## [Texto de leitura]

Essa decisão provocou bastante oposição porque ficou subentendido que o STF deu “permissão” para que os juízes julguem processos em que seus parentes sejam advogados.
Ocorre que não é bem assim e eu vou mostrar para vocês!
Primeiramente, concordo que a decisão ao invés de apaziguar o impasse, o alvoraçou. E, além disso, abriu uma brecha enorme para atitudes aéticas, já que, na prática, todos sabemos como funciona o dia a dia forense (Alô, tio! Foi distribuído um processo do nosso escritório. Não esquece de dar aquele apoiozinho para nós, hein? Beijos!)
De toda sorte, objetivamente falando, vamos entender o que ficou decidido na ADI 5.923/DF. Nessa ação direta de inconstitucionalidade, o STF, em nenhum momento afirmou que os juízes podem julgar processos em que os advogados sejam seus parentes. Em casos assim, por disposição expressa (art. 144, III, do CPC), os juízes são impedidos de julgar. Essa regra não mudou!
O objeto da decisão recai sobre o inciso VIII daquele mesmo artigo 144 do CPC, que dizia que o juiz era impedido de julgar processo se a parte fosse cliente de escritório de advocacia do qual fosse integrante qualquer parente seu, ainda que seu parente não estivesse atuando como advogado do processo.
Em outras palavras, esse dispositivo exigia que os juízes conhecessem integralmente a banca de clientes de todos os escritórios de advocacia, tratando-se, na prática, de uma regra de impossível aplicação e de certa forma, bem desproporcional.
Desta feita, prevaleceu o entendimento exarado pelo Min. Gilmar Mendes que entendia que essa regra tinha a aplicação prática muito complexa, porque o juiz não é obrigado a saber (e, segundo ele, nem tem como saber muitas vezes) quais são os clientes do escritório que atua seu parente.

## [Instrução]
Retome o texto acima, sobre a decisão do STF a respeito do impedimento de juízes, e dê continuidade a ele a partir da última frase.

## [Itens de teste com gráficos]
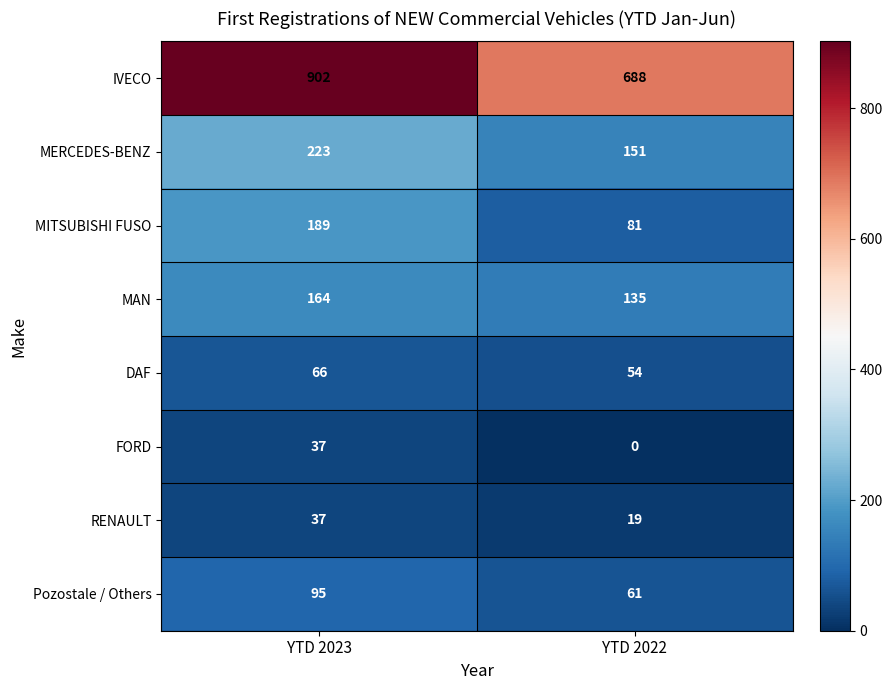

Rank the series at YTD 2022 from highest to lowest value.

IVECO, MERCEDES-BENZ, MAN, MITSUBISHI FUSO, Pozostale / Others, DAF, RENAULT, FORD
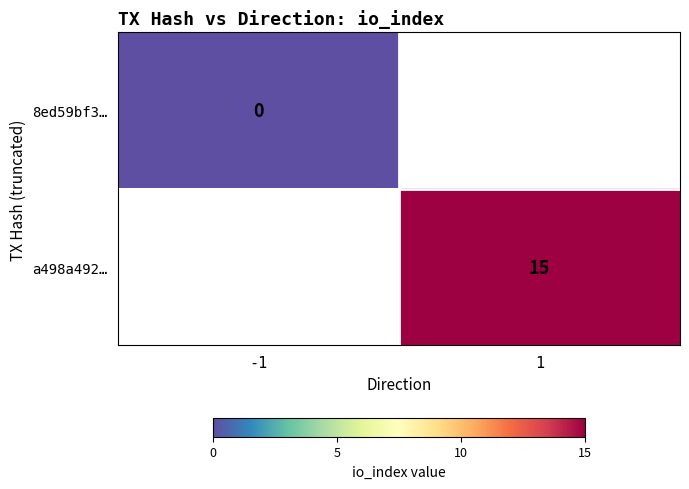

Which label corresponds to the largest value in the chart?

1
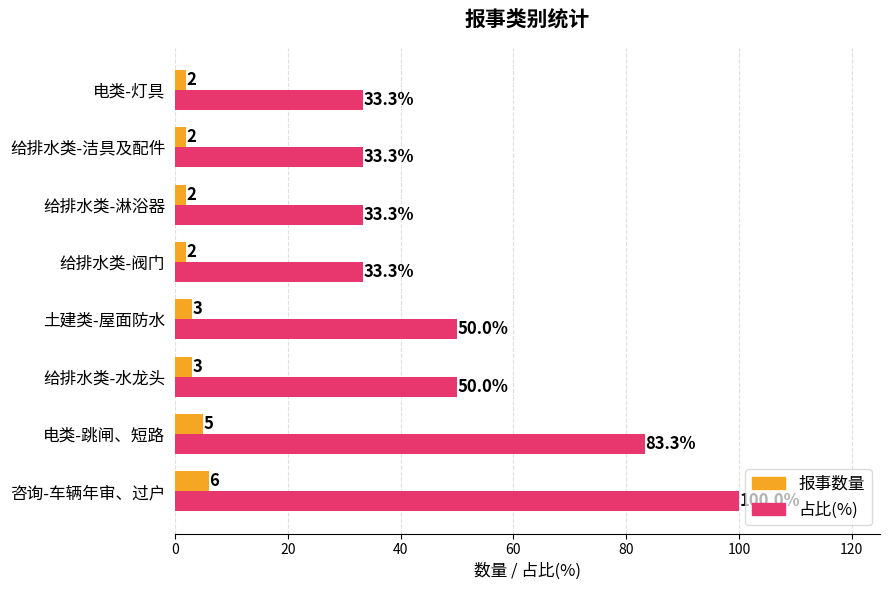

Count the number of data series in this chart.

2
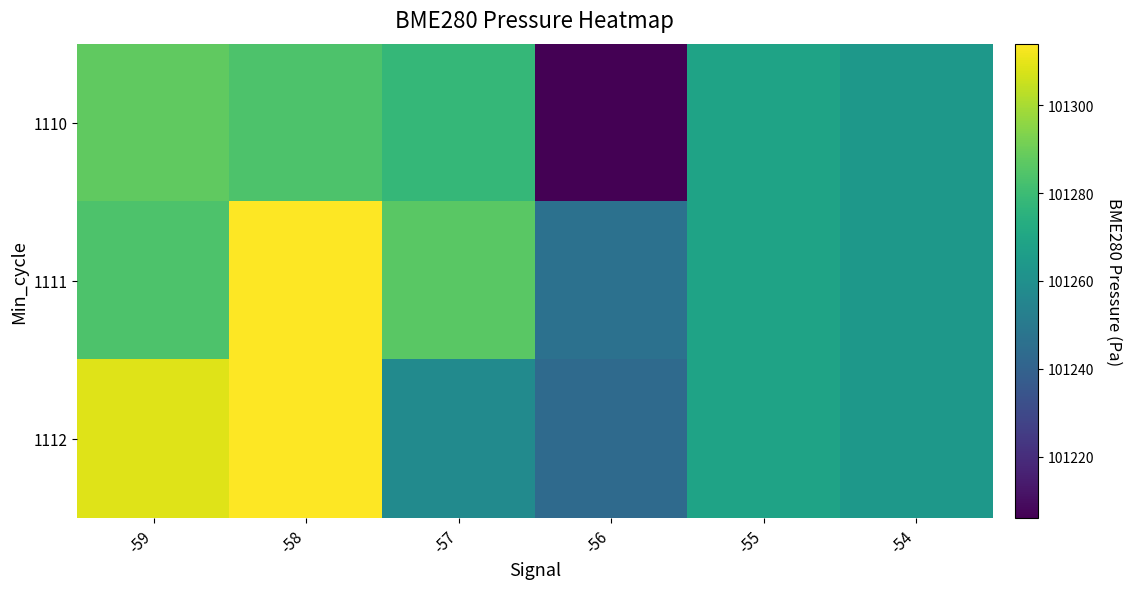

Which series has the largest range (max minus min)?

1110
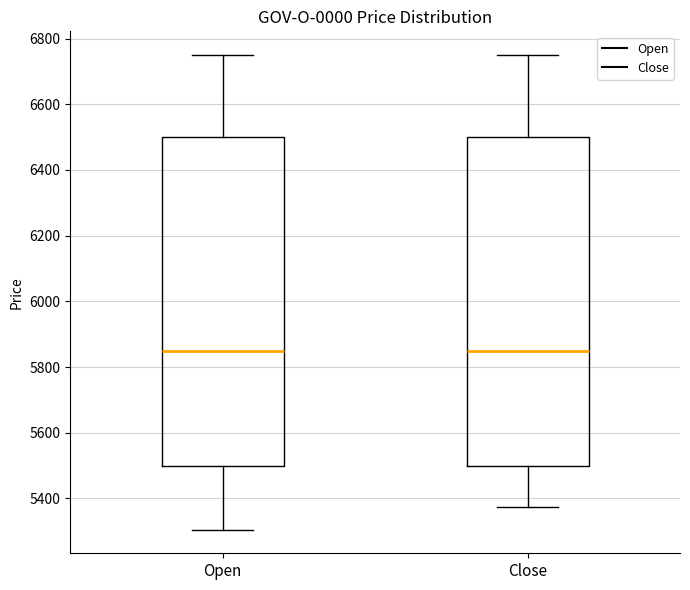

Where does the upper whisker of the box for Open end on the y-axis? The values are not printed on the chart, so give them approximately, as read against the axis.

6760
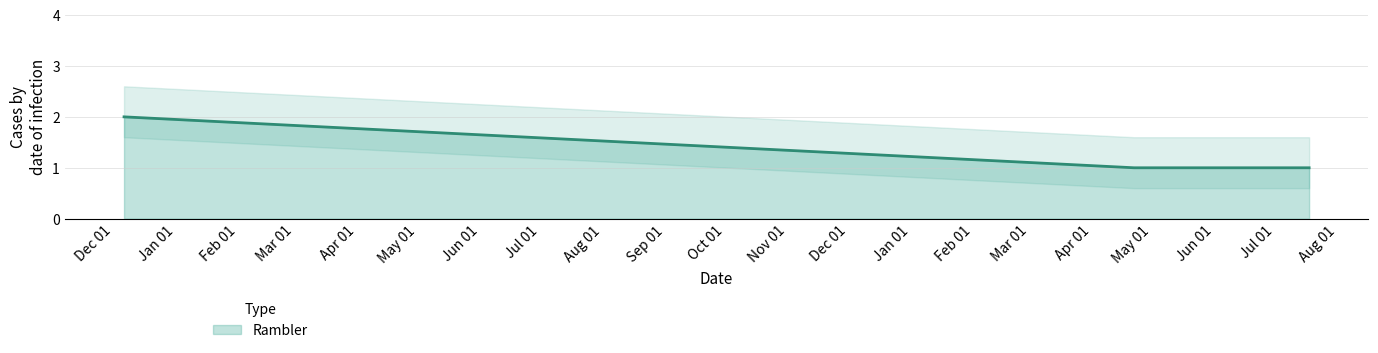

What position from the left is 2016-12-06?

1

## [Resposta]
Logo, segundo a regra declarada inconstitucional, o magistrado seria obrigado a conhecer todos os clientes das bancas integradas por seus parentes e se declarar impedido em quaisquer causas em que eles constem como parte – não em relação ao parente, nem à pessoa ou empresa defendida pelo parente, mas qualquer cliente do escritório de advocacia em que o parente trabalha.
Por exemplo, se o marido de uma juíza atua no escritório XYZ, e este atende a empresa ALFA em casos societários, a magistrada não poderá julgar nem mesmo uma ação trabalhista movida contra tal companhia por um advogado de outro estado. Assim, no nosso exemplo, o impedimento se projetaria para qualquer processo em que a empresa ALFA – atendida pelo marido da juíza – tenha interesse.
As críticas se voltam justamente para o dia a dia forense. Quem já trabalhou em escritório grande afirma que a decisão justifica o injustificável, já que na prática, a contratação de determinado escritório muitas vezes é justamente influenciada por conter em seu quadro societário parente de algum juiz, ainda que ele não atue diretamente no seu caso.
Assim, em tese, é só o outro advogado (a) (que atua no mesmo escritório em que o parente do juiz trabalha) assinar a peça para que não ocorra o impedimento.
Percebe-se, como dito acima, que a decisão ao invés de iluminar o caminho, trouxe ainda mais escuridão e inconformismo de quem vê na prática, uma forma de tutelar uma advocacia judicial.
Resta torcer que, agora que essa regra de impedimento foi derrubada e, em tese, abriu-se brecha para casos amorais, o magistrado tenha a consciência de que em determinados casos é melhor declarar-se impossibilitado de atuar no feito, lembrando do seu elevado papel constitucional de dizer o direito de forma ética e imparcial.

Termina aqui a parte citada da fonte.